» Your instructions
Which lines of the entries contain the string "Left"? Copy each of them.

» Stored records

* * *

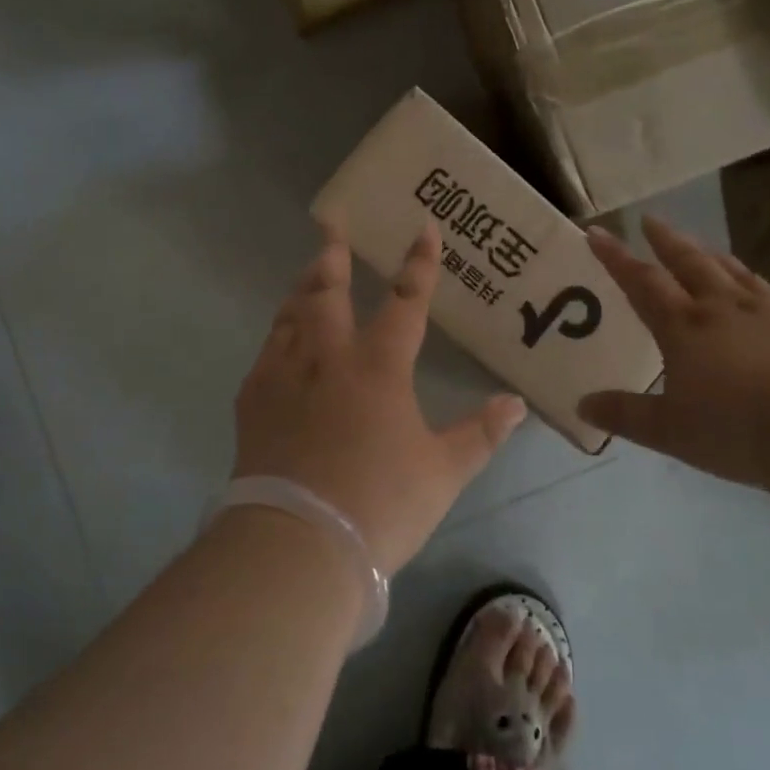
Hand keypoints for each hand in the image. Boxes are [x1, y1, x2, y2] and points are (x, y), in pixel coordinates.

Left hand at [234, 223, 528, 574]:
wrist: (298, 543)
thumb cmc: (380, 504)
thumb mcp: (443, 473)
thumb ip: (481, 434)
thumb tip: (516, 404)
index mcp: (379, 366)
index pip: (406, 301)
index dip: (419, 264)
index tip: (424, 228)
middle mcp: (329, 357)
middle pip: (328, 291)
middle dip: (333, 256)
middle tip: (331, 226)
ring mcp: (285, 375)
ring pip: (292, 315)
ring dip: (303, 289)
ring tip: (309, 273)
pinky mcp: (253, 401)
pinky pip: (267, 352)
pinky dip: (279, 335)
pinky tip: (280, 340)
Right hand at [577, 217, 769, 487]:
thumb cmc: (739, 429)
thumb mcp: (671, 431)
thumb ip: (626, 415)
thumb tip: (582, 405)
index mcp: (683, 326)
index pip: (641, 281)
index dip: (615, 256)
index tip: (597, 232)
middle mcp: (722, 306)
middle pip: (688, 261)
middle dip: (665, 240)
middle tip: (649, 220)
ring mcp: (767, 310)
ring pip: (731, 270)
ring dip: (709, 254)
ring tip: (700, 246)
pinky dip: (754, 284)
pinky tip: (760, 292)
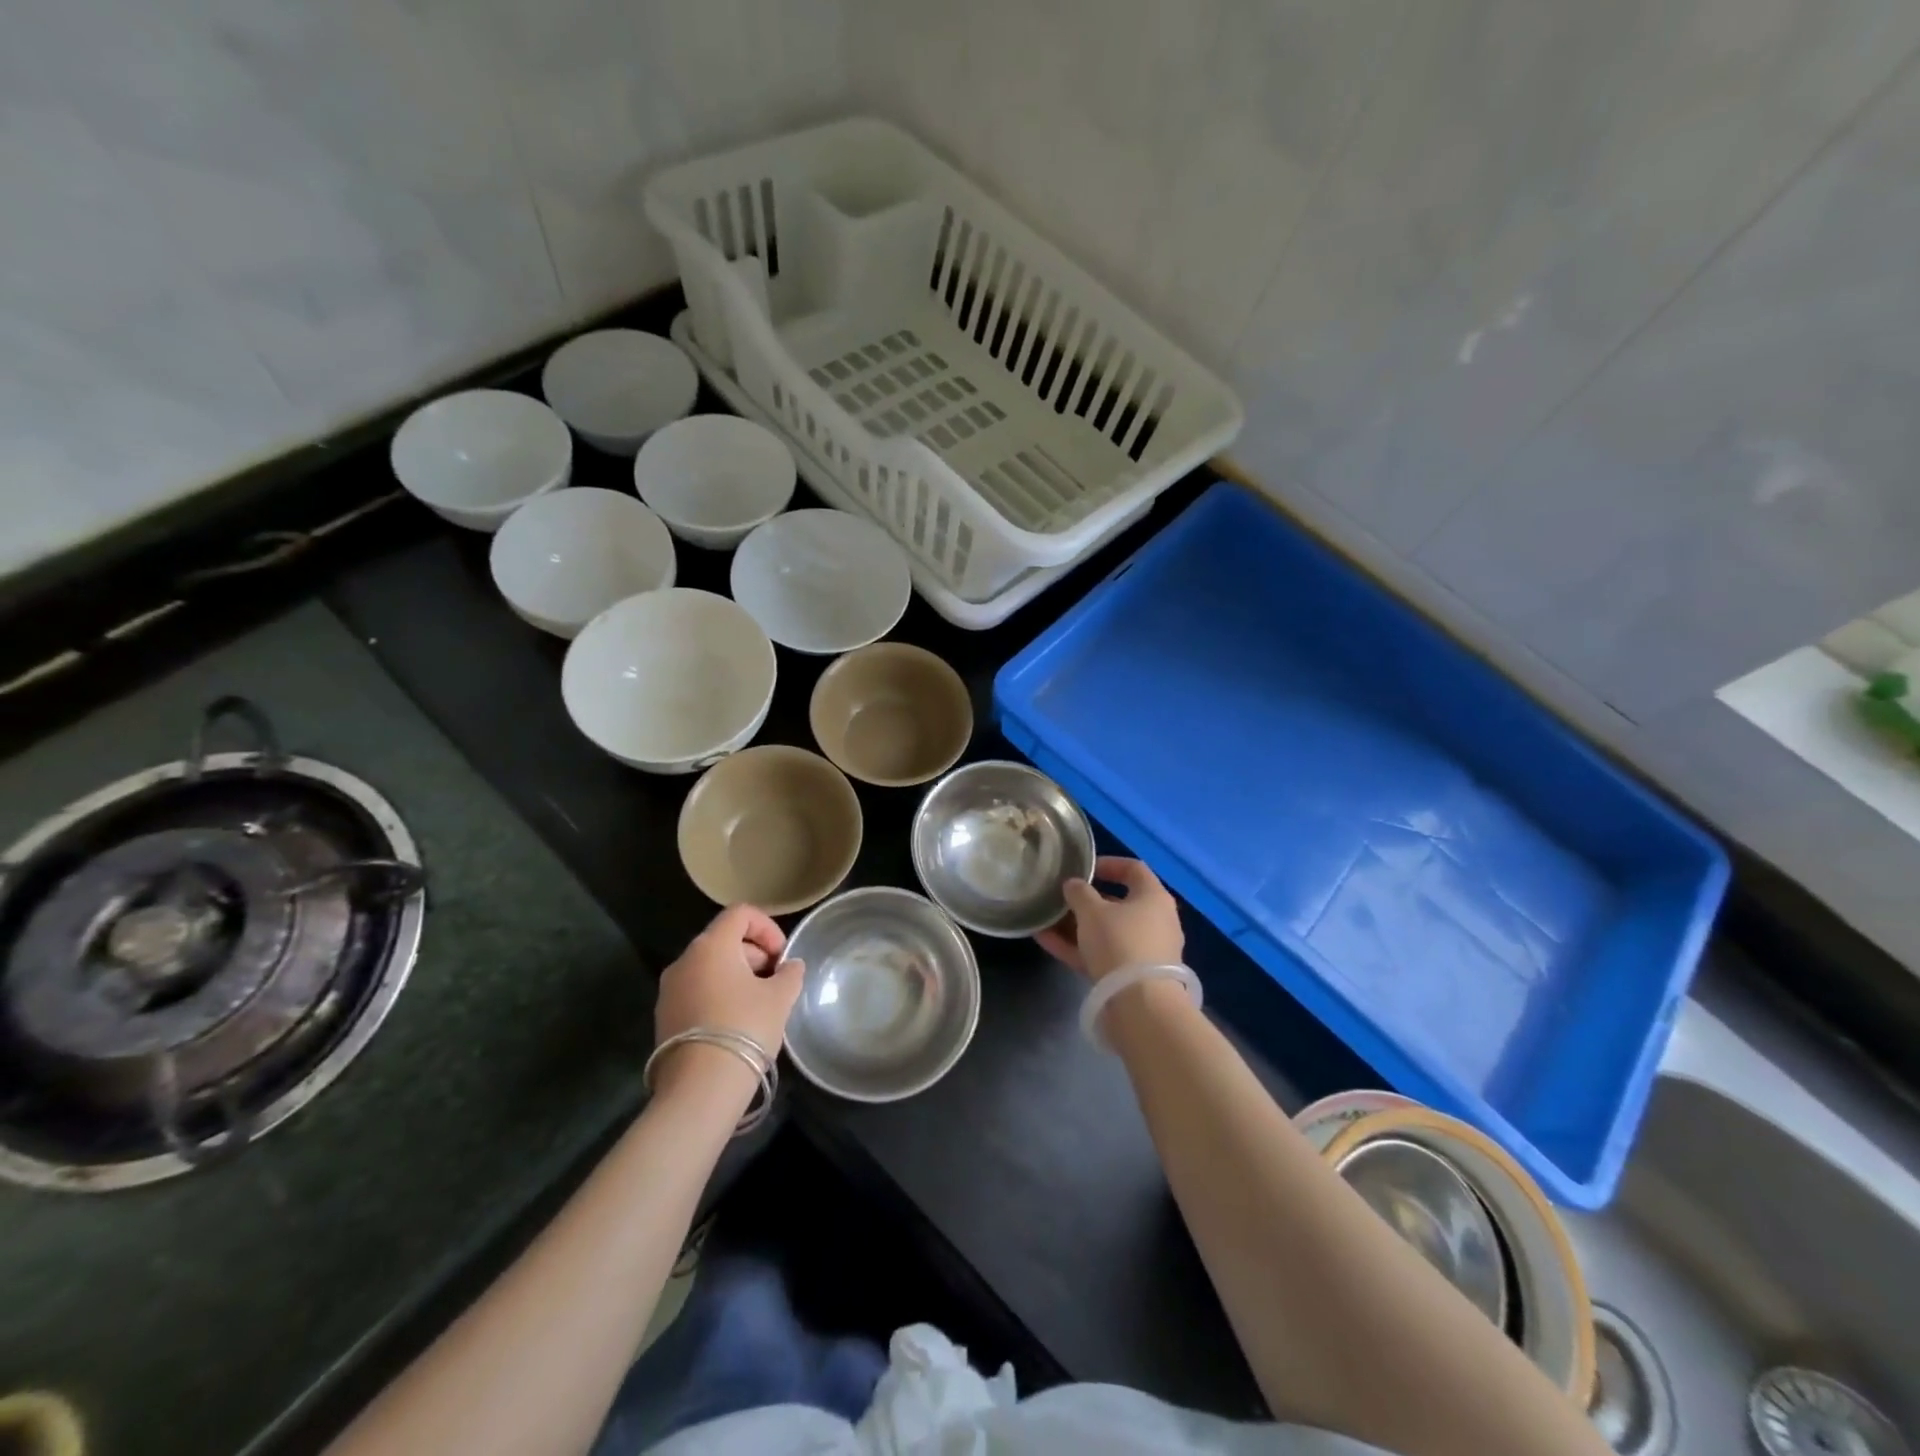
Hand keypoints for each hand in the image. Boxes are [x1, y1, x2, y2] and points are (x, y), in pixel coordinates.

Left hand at [653, 905, 804, 1090]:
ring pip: (709, 967)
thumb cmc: (745, 1028)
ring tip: (758, 1005)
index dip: (767, 927)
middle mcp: (684, 960)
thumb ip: (790, 973)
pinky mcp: (663, 1017)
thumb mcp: (780, 997)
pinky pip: (696, 992)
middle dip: (754, 954)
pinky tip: (735, 1024)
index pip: (740, 913)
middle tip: (775, 982)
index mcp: (711, 946)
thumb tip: (790, 966)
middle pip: (724, 939)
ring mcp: (669, 990)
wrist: (700, 1088)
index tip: (782, 956)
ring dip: (736, 976)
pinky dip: (718, 996)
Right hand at [1035, 856, 1183, 982]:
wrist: (1140, 1006)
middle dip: (1086, 900)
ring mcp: (1144, 951)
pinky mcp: (1132, 977)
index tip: (1083, 868)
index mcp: (1153, 898)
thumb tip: (1073, 885)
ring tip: (1045, 919)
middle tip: (1061, 897)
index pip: (1134, 869)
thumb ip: (1079, 893)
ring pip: (1107, 932)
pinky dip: (1077, 947)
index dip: (1108, 864)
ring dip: (1077, 925)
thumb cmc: (1120, 943)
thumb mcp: (1092, 911)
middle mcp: (1155, 922)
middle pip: (1118, 903)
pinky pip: (1101, 955)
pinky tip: (1045, 941)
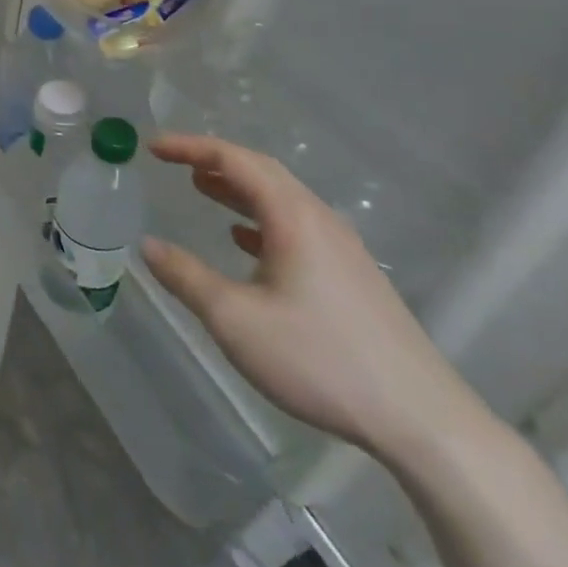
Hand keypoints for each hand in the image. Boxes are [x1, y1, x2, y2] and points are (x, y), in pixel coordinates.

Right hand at [139, 134, 483, 462]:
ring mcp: (342, 248)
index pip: (235, 160)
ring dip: (237, 188)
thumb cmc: (319, 360)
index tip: (152, 146)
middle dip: (214, 160)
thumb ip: (185, 277)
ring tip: (200, 187)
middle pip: (262, 171)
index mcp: (293, 217)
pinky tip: (243, 239)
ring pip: (281, 199)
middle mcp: (320, 220)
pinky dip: (259, 218)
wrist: (421, 420)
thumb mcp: (235, 319)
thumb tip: (146, 245)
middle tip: (173, 161)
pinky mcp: (351, 275)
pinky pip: (296, 226)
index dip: (190, 147)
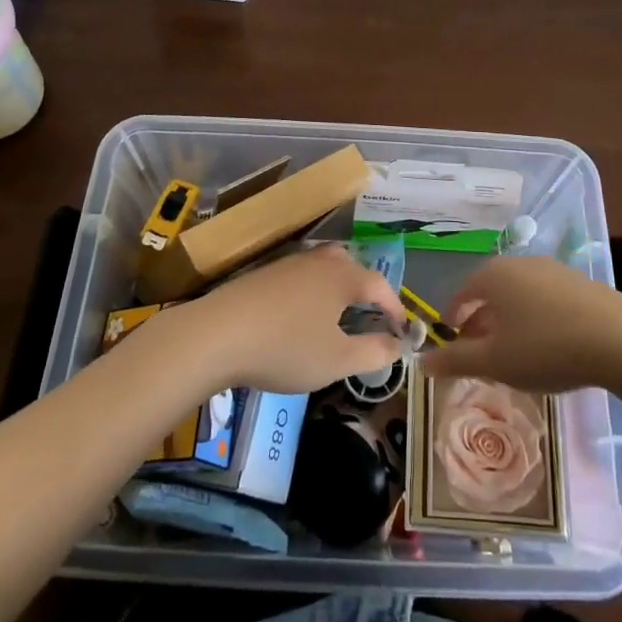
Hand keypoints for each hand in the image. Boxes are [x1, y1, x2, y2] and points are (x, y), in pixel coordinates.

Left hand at [171, 244, 405, 393]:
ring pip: (326, 267)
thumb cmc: (287, 347)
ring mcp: (291, 262)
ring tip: (340, 314)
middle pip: (354, 266)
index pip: (381, 285)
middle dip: (368, 291)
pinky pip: (303, 275)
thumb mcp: (338, 360)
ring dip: (340, 287)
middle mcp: (321, 261)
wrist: (219, 333)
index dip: (395, 308)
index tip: (402, 330)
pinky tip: (303, 314)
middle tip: (372, 317)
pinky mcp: (266, 272)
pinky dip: (314, 290)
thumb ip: (374, 352)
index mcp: (344, 276)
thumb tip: (399, 344)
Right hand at [422, 256, 621, 392]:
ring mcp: (552, 270)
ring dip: (508, 321)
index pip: (461, 294)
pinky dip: (535, 318)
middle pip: (489, 292)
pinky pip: (544, 299)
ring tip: (513, 353)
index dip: (452, 319)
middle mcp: (519, 264)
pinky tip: (547, 345)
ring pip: (518, 295)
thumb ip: (456, 361)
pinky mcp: (579, 283)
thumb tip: (421, 362)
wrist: (621, 339)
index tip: (450, 344)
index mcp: (493, 276)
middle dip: (481, 322)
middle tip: (479, 353)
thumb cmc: (546, 347)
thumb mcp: (495, 362)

* * *

» Exercise response
Left hand at [234, 223, 528, 574]:
Left hand at [653, 905, 804, 1090]:
Left hand at [171, 244, 405, 393]:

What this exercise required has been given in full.